▶ **WORK INSTRUCTION 1**
Starting at the beginning of the rows and continuing through the line containing "Подключится сейчас", inclusive, render each line as a Markdown table with the columns Number and Line, skipping blank lines. Leave the pictures out of the table.

▶ **TEXT FOR ANALYSIS**
◆ ◆ ◆ ◆ ◆ ◆ ◆
Thanks for the continued work on this @sarvekshayr. Looks like the PAT approach is working well on your fork. I'll file an infra ticket to get a PAT for the ozone-site repo, and we can continue work here in the mean time.

After reviewing the auto generated PRs, here are some high level suggestions:


PR Message

  • It would be nice to have the PR messages follow the PR template. We can just hardcode that into the code that is generating it.
  • It would also be good to have the branch and workflow names as actual links.
    • For branches, insert <branchname> into this template: [branchname](https://github.com/apache/ozone-site/tree/<branchname>).
    • For workflows, GitHub has some contexts we might be able to use.
  • Ideally we would be able to extract the Jira ID from the commit message, and use that in the PR message as well. I think we do a similar thing in our existing title CI check.
  • We can use the short version of the hash for the branch name. This can be obtained by passing the current hash to git rev-parse --short.

Overall I'm thinking the PR message could look like this, where HDDS-1234 is the hypothetical Ozone change that made the config modification:

source branch: config-doc-update-from-22ddfb951a

HDDS-1234. Update configurations.md page with changes from HDDS-1234

What changes were proposed in this pull request?

This is an automated pull request triggered by the workflow build-branch run from test-branch-2. Please delete the config-doc-update-from-22ddfb951a branch after this PR is merged or closed.

What is the link to the Apache Jira?

HDDS-1234

How was this patch tested?
◆ ◆ ◆ ◆ ◆ ◆ ◆
▶ **DATASET EXCERPTS**
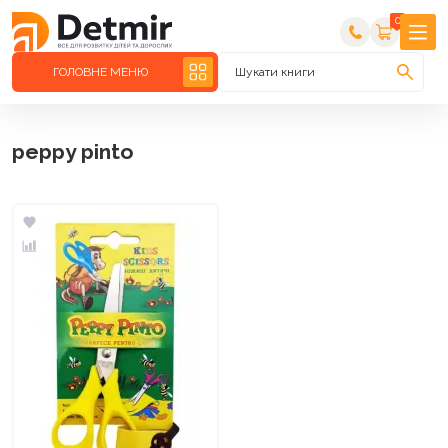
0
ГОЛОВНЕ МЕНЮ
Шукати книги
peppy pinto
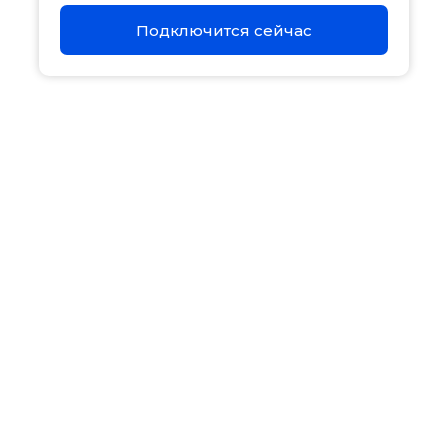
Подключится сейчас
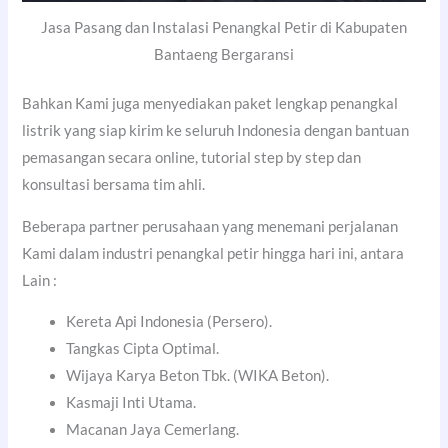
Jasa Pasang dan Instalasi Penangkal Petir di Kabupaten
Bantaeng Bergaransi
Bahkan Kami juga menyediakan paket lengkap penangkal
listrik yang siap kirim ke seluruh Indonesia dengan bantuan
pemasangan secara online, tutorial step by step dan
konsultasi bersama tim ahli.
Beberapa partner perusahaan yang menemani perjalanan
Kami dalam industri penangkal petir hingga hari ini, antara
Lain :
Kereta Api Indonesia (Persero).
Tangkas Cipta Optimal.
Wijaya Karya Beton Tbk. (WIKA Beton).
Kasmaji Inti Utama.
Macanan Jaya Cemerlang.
◆ ◆ ◆ ◆ ◆ ◆ ◆
▶ **WORK INSTRUCTION 2**
In the forum comment on auto-generated PRs, why does the writer plan to file an infra ticket for a PAT for the ozone-site repo? Answer in one to three sentences.

▶ **FINAL ANSWER 1**
| Number | Line |
|---|---|
| 1 | 0 |
| 2 | ГОЛОВНЕ МЕНЮ |
| 3 | Шукати книги |
| 4 | peppy pinto |
| 5 | Подключится сейчас |

▶ **FINAL ANSWER 2**
The writer plans to file the ticket because the PAT approach looks like it is working well on sarvekshayr's fork.